> **WORK INSTRUCTIONS**: Using the data below, return every line that holds the word "rutas".

> **SUPPLIED RECORDS**:
============

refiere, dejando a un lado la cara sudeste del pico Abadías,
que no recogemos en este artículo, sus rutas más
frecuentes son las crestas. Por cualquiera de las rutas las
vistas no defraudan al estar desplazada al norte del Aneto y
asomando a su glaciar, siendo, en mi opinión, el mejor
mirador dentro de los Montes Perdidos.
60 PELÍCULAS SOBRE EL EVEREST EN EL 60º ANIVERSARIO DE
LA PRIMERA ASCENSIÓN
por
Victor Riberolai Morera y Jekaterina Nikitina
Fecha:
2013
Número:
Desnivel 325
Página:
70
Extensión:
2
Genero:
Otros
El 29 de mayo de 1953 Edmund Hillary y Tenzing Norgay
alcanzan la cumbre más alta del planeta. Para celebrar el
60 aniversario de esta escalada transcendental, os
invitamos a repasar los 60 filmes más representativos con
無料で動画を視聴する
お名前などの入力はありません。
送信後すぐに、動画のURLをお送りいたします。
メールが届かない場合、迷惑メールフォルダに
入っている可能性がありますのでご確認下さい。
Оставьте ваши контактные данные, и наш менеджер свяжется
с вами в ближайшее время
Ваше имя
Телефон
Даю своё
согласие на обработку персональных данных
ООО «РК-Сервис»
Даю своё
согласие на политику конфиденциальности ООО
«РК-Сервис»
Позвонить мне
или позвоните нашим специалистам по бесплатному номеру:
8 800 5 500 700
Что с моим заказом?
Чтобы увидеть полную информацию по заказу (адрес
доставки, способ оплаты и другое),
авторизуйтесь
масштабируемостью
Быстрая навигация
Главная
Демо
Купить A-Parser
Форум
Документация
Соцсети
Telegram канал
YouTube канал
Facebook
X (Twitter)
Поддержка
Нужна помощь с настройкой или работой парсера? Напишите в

============

> **TASK RESPONSE**:
que no recogemos en este artículo, sus rutas más
frecuentes son las crestas. Por cualquiera de las rutas las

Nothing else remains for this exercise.